Text excerpt:
====

I spent hundreds of hours working in VR. Here’s what I learned

[Here’s an interesting first person report on what it’s like to regularly do one’s work in virtual reality. It’s from Wired, where the original story includes a second image. –Matthew]

[Image: The author’s virtual desktop, floating in orbit above Southeast Asia at night, inside of Immersed, a VR virtual work environment. Credit: Ben Klemens]

I Spent Hundreds of Hours Working in VR. Here’s What I Learned

This is how it feels in the future Mark Zuckerberg promised—disembodied and unaware of my surroundings.

By Ben Klemens
January 6, 2022

Hello from low Earth orbit! I have spent hundreds of hours working here in virtual reality. Even as I write this to you, I have Facebook’s Oculus strapped to my face and am in an aptly named app called Immersed. It puts me in this orbiting spaceship where there’s just me, the computer screen in front of me, and—let me look out the window—Ecuador.

I’m not sure where Facebook’s Metaverse begins or ends; perhaps I am in it right now. But I am primarily a writer of English text and computer code, a solitary profession that rarely requires real-time meetings like those in the Metaverse demos. When I was a kid, I wrote homework essays on a manual typewriter. What I do now is not much different, except I don’t need to use that white correction tape stuff to erase typos—and I’m in space.

Working from home certainly feels isolating to all of us who do so, but when working from space I’m a thousand kilometers from the next human.

I wasn’t thinking about such things when I got this VR headset. I just wanted to be more comfortable and relaxed while working. Sitting at a desk is the opposite of relaxed. Working on the couch feels better at first, but using a laptop always involves contortions wherein either the screen is too close or the keyboard is too far. Wouldn’t it be great if I could have a screen floating before me at just the right position?

VR desktops like Immersed put you in an environment like this spaceship, or a mountain lodge, or a serene forest shrine, and project your computer’s screen before you. Stretch your screen to massive proportions if you’d like. If you want a standing desk, just stand up and take a few seconds to flick your monitors to the right height.

====

Dataset section:
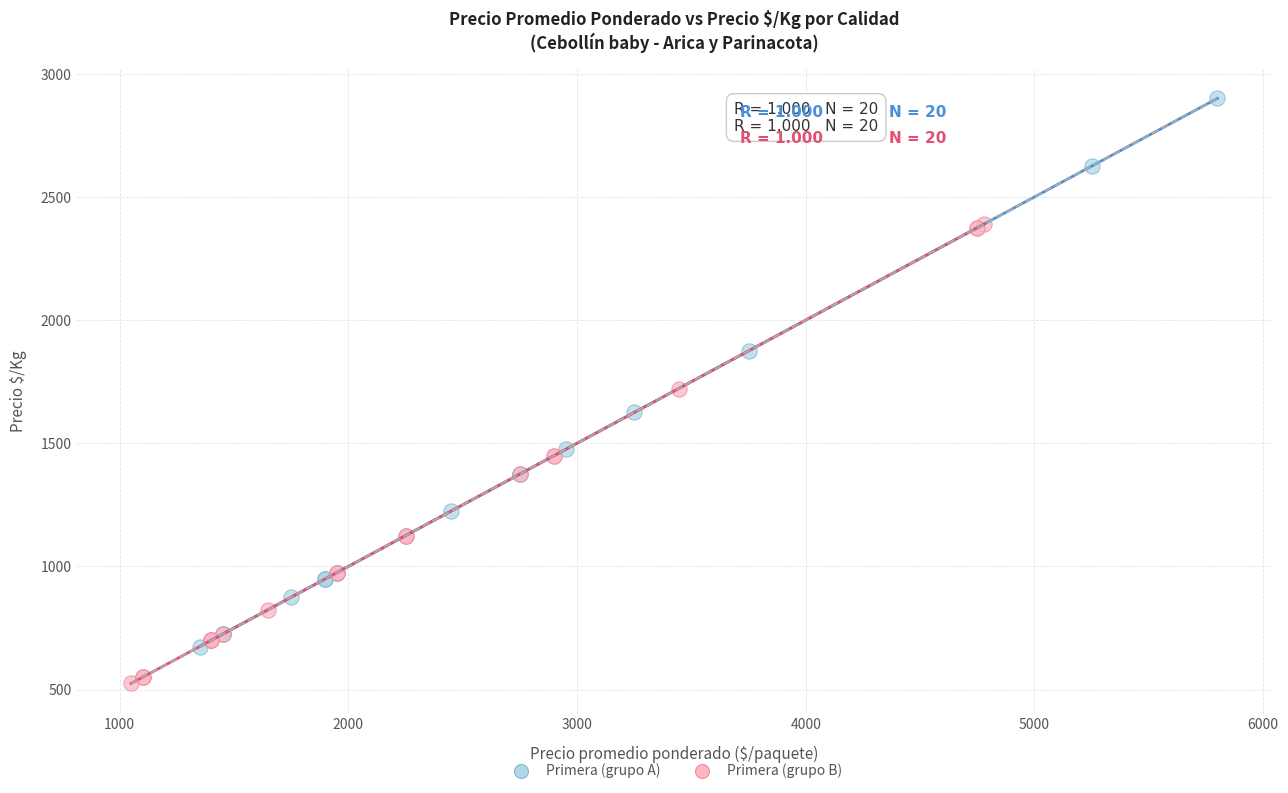

Which series contains the highest Y value?

Primera (grupo A)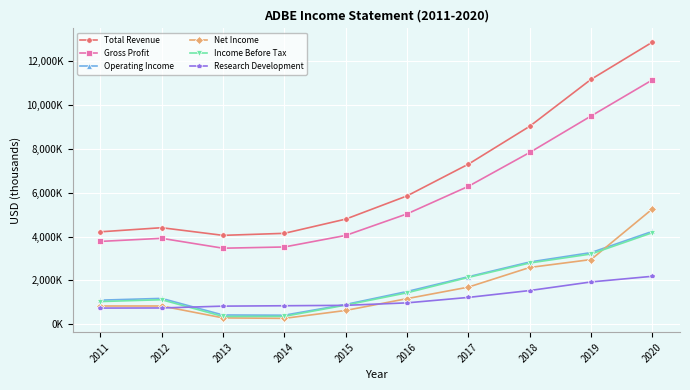

Does the chart have visible grid lines?

Yes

====

Parts of the exercise:
[1] Name every environment that the article on working in VR says desktops like Immersed can put you in.
[2] According to the article on working in VR, what did the author use to write homework essays as a kid?
[3] Carry on writing the article on working in VR, starting right after its final sentence.

Responses to the tasks:
[1] An orbiting spaceship, a mountain lodge, and a serene forest shrine.

[2] A manual typewriter.

[3]
A month after getting the headset, I gave away my real-world desk.

You won’t see your keyboard, so get ready for a hardcore touch typing lesson—try typing with a T-shirt over your hands and see how far you can get with zero visual feedback. There’s barely anything moving around you, so motion sickness has proven to not be as much of an issue as it was with the VR roller coaster demo I downloaded that one time. The battery lasts only an hour or two by itself, but I’m still deep into cyberpunk—have a look at our article about the battle for who will represent the cyberpunk future—and now I get to live that future by jacking a charging cable right into my face.

Rumor has it that some people use their VR headsets for games, but working from the vacuum of space has its thrills. Can I blindly feel around for the mug of tea on the table and bring it to my lips without knocking the whole thing onto my laptop? The stakes are high, and every successful sip is a victory. One day about three months after I started working from VR, my podcast cohost came by, so I had to jack out after several hours with this headset strapped to my face. My forehead was numb. She said, “You look like you’ve been punched in the face.” What fighting game can achieve this level of realism?

She was concerned that my face would eventually stick that way.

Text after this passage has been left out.